Hateful emails and phone calls poured into Bezalel. The school made an active decision to protect the student’s identity, who is a Palestinian citizen of Israel, and insisted on a gag order. Until now, even after the investigation has been closed, school officials continue to keep her identity a secret.
"People were really attacking us through the phone, letters and emails, and I was worried about her [the student], not only in a psychological way, but I was worried about physical threats," Petel said.
'People were really attacking us through the phone, letters and emails, and I was worried about her [the student], not only in a psychological way, but I was worried about physical threats'
The design featuring Netanyahu and the noose was originally hung as a group of multiple posters. After word of the investigation reached students, an unknown person made additions to the installation, taping an image of assassinated Prime Minister Yitzhak Rabin emblazoned with the word "traitor" to the centre. To the side, a sign read "This is called incitement."
On the internet, the evolution of the work was lost, and many assumed that this was part of the initial artwork, or that the poster had been reprinted and re-displayed.
Freedom of expression
In the days following the investigation, the students and professors at Bezalel began organising a protest. The first-year student was cleared of all incitement charges, but those on campus were keen to start a discussion about freedom of expression.
“At the beginning when I saw the artwork, I thought of nothing,” Tal Drori, a third-year visual communications student told Middle East Eye. “It was made by a student in the first grade, in the first semester, and it was very small. The good thing that came out of it was that after a few days, the debate was not about ending the funding for Bezalel, but about freedom of speech.”

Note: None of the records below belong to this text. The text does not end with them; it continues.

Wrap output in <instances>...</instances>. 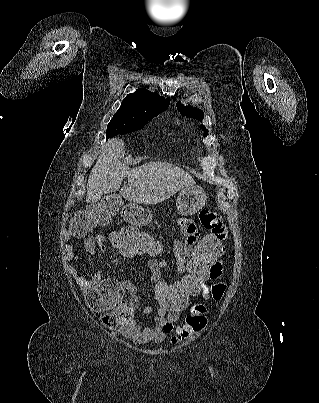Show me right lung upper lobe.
Masks as SVG:
<instances>
[{
    "label": "right lung upper lobe",
    "instance_id": "obj_1",
    "mask_svg": "<svg viewBox=\"0 0 319 403\" xmlns=\"http://www.w3.org/2000/svg\"><path fill=\"white\" fill-rule=\"evenodd\" d=\"M169 102V98L164 99L157 93L139 88L123 99L116 114L138 120L148 119L165 111Z\"/></svg>",
    "mask_w": 319,
    "mask_h": 403
}]
</instances>
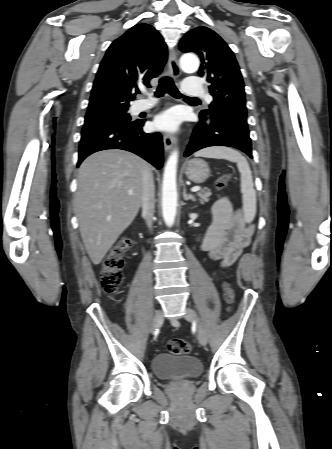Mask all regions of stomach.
Listing matches in <instances>:
<instances>
[{
    "mask_svg": "<svg viewBox=\"0 0 332 449\" xmlns=\"http://www.w3.org/2000/svg\"><path fill=\"white\" fill-rule=\"evenodd\" d=\"M186 177L197 184L203 183L210 177L208 164L202 159H191L184 165Z\"/></svg>",
    "mask_w": 332,
    "mask_h": 449,
    "instance_id": "stomach-1",
    "label": "stomach"
}]
</instances>
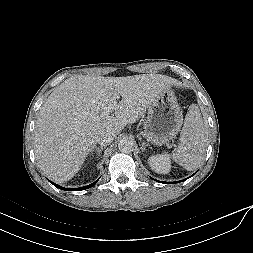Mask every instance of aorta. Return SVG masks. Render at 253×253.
<instances>
[{"label": "aorta", "instance_id": "762f6f07", "mask_svg": "<svg viewBox=\"0 0 253 253\" xmlns=\"http://www.w3.org/2000/svg\"><path fill=\"white\" fill-rule=\"evenodd\" d=\"M118 148L123 153H130L134 150V142L129 138H123L118 142Z\"/></svg>", "mask_w": 253, "mask_h": 253}]
</instances>
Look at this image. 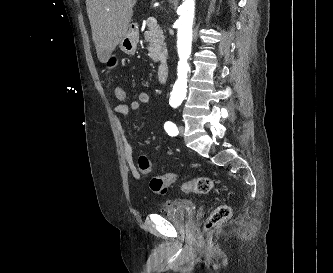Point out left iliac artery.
Listing matches in <instances>:
<instances>
[{"instance_id": "1", "label": "left iliac artery", "mask_w": 333, "mask_h": 273, "mask_svg": "<svg viewBox=\"0 0 333 273\" xmlns=\"http://www.w3.org/2000/svg\"><path fill=\"white\" fill-rule=\"evenodd\" d=\"M164 129L170 136H176L179 133L176 124L171 121L165 122Z\"/></svg>"}]
</instances>
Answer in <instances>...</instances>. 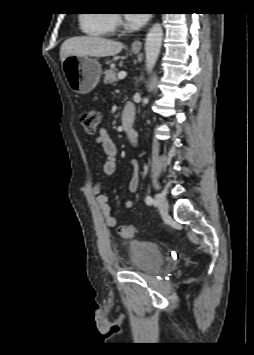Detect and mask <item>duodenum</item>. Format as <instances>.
<instances>
[{"label":"duodenum","mask_w":254,"mask_h":355,"mask_svg":"<svg viewBox=\"0 0 254 355\" xmlns=\"http://www.w3.org/2000/svg\"><path fill=\"white\" fill-rule=\"evenodd\" d=\"M134 105L132 103H127L125 105V111L122 115V126L127 134H132L134 130Z\"/></svg>","instance_id":"duodenum-1"}]
</instances>
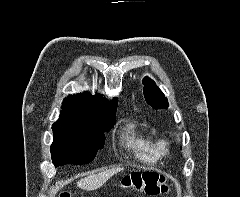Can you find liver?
<instances>
[{
    "label": "liver",
    "mask_w": 240,
    "mask_h": 197,
    "mask_svg": "<svg viewBox=\"0 0 240 197\" xmlns=\"http://www.w3.org/2000/svg\"><path fill=\"white\" fill-rule=\"evenodd\" d=\"M122 168H112L101 171L98 174H90L77 182V187L83 190H94L103 185L110 177L122 171Z\"/></svg>",
    "instance_id": "1"
}]
</instances>
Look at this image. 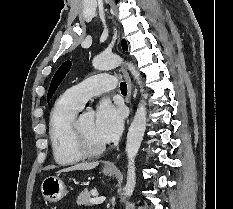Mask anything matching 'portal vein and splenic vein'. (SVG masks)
I'll list each match as a JSON object with an SVG mask.
<instances>
[{
	"label": "portal vein and splenic vein",
	"instance_id": "18ae733b",
	"mask_svg": "<svg viewBox=\"0 0 233 209\" xmlns=\"http://www.w3.org/2000/svg\"><path fill=\"white\" fill-rule=\"evenodd\" d=\"M105 197H95V198H91L90 199V203L91 204H95V205H98V204H102L104 201H105Z\"/></svg>",
	"mask_w": 233,
	"mask_h": 209
}]
</instances>
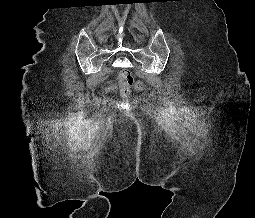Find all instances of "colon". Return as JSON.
<instances>
[{"mask_svg": "<svg viewBox=\"0 0 255 218\" xmlns=\"http://www.w3.org/2000/svg\"><path fill=\"white\" fill-rule=\"evenodd\" d=\"M118 82L120 91L123 94H128L134 86L141 87V84L136 83L133 74L128 69H121L119 71Z\"/></svg>", "mask_w": 255, "mask_h": 218, "instance_id": "5ec220e1", "label": "colon"}]
</instances>
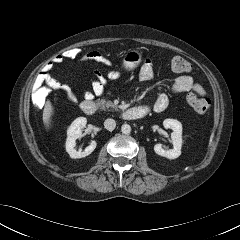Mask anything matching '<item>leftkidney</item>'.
I'll use <instances>...</instances> for the list:
<instances>
[{
    "instance_id": "obj_1",
    "label": "left kidney",
    "mask_w": 240,
    "mask_h": 240,
    "mask_svg": "<svg viewBox=\"0 0 240 240\" xmlns=\"http://www.w3.org/2000/svg\"><path fill=\"white\" fill-rule=\"evenodd\" d=\"M165 129H172L171 138L173 142V149H164L162 144L158 143L154 146L156 154L166 157L168 159H176L181 155L182 147V124L175 119H165L163 121Z\"/></svg>"
}]
</instances>
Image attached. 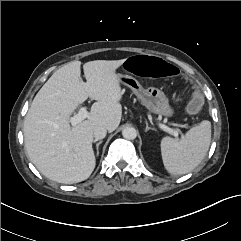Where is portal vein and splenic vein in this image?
<instances>
[{
  "instance_id": "18ae733b",
  "label": "portal vein and splenic vein",
  "mask_w": 241,
  "mask_h": 241,
  "mask_svg": "<svg viewBox=\"0 0 241 241\" xmlns=\"http://www.w3.org/2000/svg\"><path fill=\"white\" fill-rule=\"evenodd\" d=\"M89 117V113L87 111V107L86 106H83L80 108L79 112L72 116L70 119H69V122L71 123V125L74 127L76 126L77 124H79L80 122H82L84 119L88 118ZM159 127L161 129H163L164 131L172 134L173 136L175 137H178L179 133L177 130H174L172 128H169L167 127L166 125L164 124H159Z\"/></svg>"
}]
</instances>
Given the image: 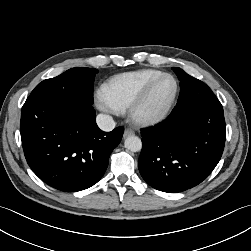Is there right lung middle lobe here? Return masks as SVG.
<instances>
[{"mask_svg":"<svg viewBox=\"0 0 251 251\" xmlns=\"http://www.w3.org/2000/svg\"><path fill=\"white\" fill-rule=\"evenodd\" d=\"M94 68H71L61 75L39 83L30 96L50 97L73 104L92 105Z\"/></svg>","mask_w":251,"mask_h":251,"instance_id":"1","label":"right lung middle lobe"}]
</instances>
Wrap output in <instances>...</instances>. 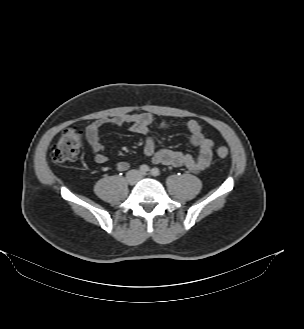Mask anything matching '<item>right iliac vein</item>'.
I'll list each match as a JSON object with an SVG mask.
<instances>
[{
  "label": "right iliac vein",
  "instance_id": "63e3f726",
  "mask_svg": "<svg viewBox=\"0 0 304 329\" xmlns=\"http://www.w3.org/2000/svg\"><path fill=\"white\" fill-rule=\"evenodd\" d=\"M127 182L133 185L136 182V172L132 171L127 175Z\"/></svg>",
  "mask_w": 304,
  "mask_h": 329
}]
</instances>
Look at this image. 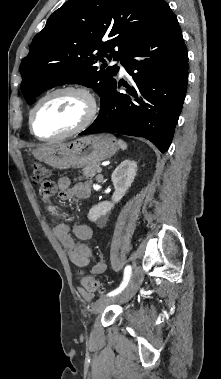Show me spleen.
I'll use <instances>...</instances> for the list:
<instances>
[{
  "instance_id": "3e777b00",
  "label": "spleen",
  "mask_w": 221,
  "mask_h": 379,
  "mask_svg": "<svg viewBox=\"0 0 221 379\" xmlns=\"http://www.w3.org/2000/svg\"><path fill=\"white\" fill-rule=\"evenodd\" d=\"M119 145L121 148L125 149L127 147V144L123 140H119Z\"/></svg>"
}]
</instances>
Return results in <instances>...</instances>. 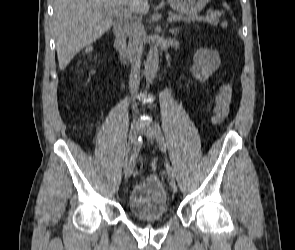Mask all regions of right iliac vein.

Days after the investigation, the campus held protests to address the right-wing criticism that had been levelled at the academy, with teachers and students taking part in equal measure.
Faculty members sent a letter to the Attorney General, emphasising the harsh blow dealt to academic freedom, and a noise installation filled the halls with alternating five-minute increments of silence and loud music and noise.
"I think that the main thing that bothered me throughout this whole thing is how easily we use the word incitement,” Elisheva Jacobs, a third year student in the Fine Arts Department said. “Instead of having a real conversation and instead of understanding, we just easily use that word."
Jacobs is part of Koma6, the academy’s online magazine, which reacted to the controversy by redesigning their pages to address the idea of "rope". The magazine sees the internet as its own artistic medium, and uses it to further discussions about art in the digital age.
During the protest, Koma6 set up a photo booth with a noose to show the absurdity of taking the poster out of the art school context.
“Bezalel, or any art school, is built around a lab," Jacobs explained. "You are here for four years and you’re working on very small moments. You create something, and you work it out, and you unpick it and try to understand what you’re doing. It’s not work that represents you in that way...And I would expect the Minister of Culture to understand the nuance of that.”
In the month since the protest took place, Petel has taken the experience and turned it into an artwork of his own. In a residency trip to Northern Ireland over the holiday, he hung a timeline of December’s events, illustrating the accusations of incitement with posters and information. He returned home to even more criticism in the Hebrew-language press.
"Here we are Arab, Jewish, religious and not religious, right wing and left wing, right wing Arabic, right wing Jewish, gays, and we are so mixed and it’s very diverse," Petel said. "I’m starting to think about how we as artists and as a community, can deal with this stuff and keep our values alive.”